The committee agreed not to propose prohibiting “auto, truck, mobile or manufactured home, and trailer sales,” or “other vehicle-related services.”

Though the proposed prohibitions would only have applied to new construction or proposed new uses for existing properties and services, some business owners protested them at the Sept. 17 meeting of the Libby City Council.

That night, Tom Gilmore of Northwest Motorsports, noting that his business falls under more than one of the proposed prohibited uses, said “it hurts [and] makes me feel unappreciated,” and said he would like any zoning revisions to address expansion and transfer of ownership, among other items.

Gilmore was among roughly 70 people who attended the Sept. 17 meeting and one of about 15 who addressed the City Council.

A few dozen people attended the Oct. 16 Ordinance Committee meeting to watch as committee members and councilors Kristin Smith, Peggy Williams and Brian Zimmerman began hashing out the proposed zoning revisions, which include creating a Downtown Business District distinct from the Highway Commercial District.

In addition to striking the Downtown Business District’s most controversial aspects, the committee addressed a handful of other concerns that business owners had raised.

One of those concerns dealt with adding a “grandfather clause” to the proposal to clarify “what rules apply to whom and when.” Smith said at the meeting that an existing city provision covering non-conforming uses addresses those concerns, and therefore there would be no need to add such a provision to zoning laws.

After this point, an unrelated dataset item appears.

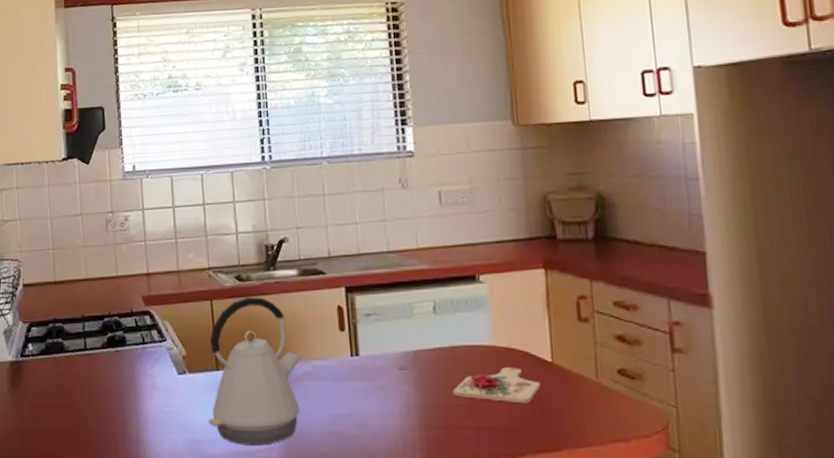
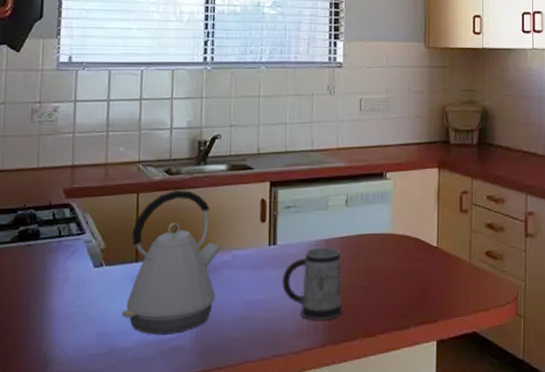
mug: none [369,359,442,441] -> present [282,247,343,321]
cutting board: present [452,368,541,404] -> none [354,252,427,283]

Committee members believed two other concerns — those of expansion and transfer of ownership — were rendered moot by the striking of the aforementioned items, as the concerns had been raised by businesses currently engaged in those proposed prohibited uses.

Though proposed revisions cover more than creating a Downtown Business District, the committee focused only on that aspect in the one hour allotted.

Smith noted that there will be more opportunities for people to provide feedback as the zoning proposals make their way through the committee process.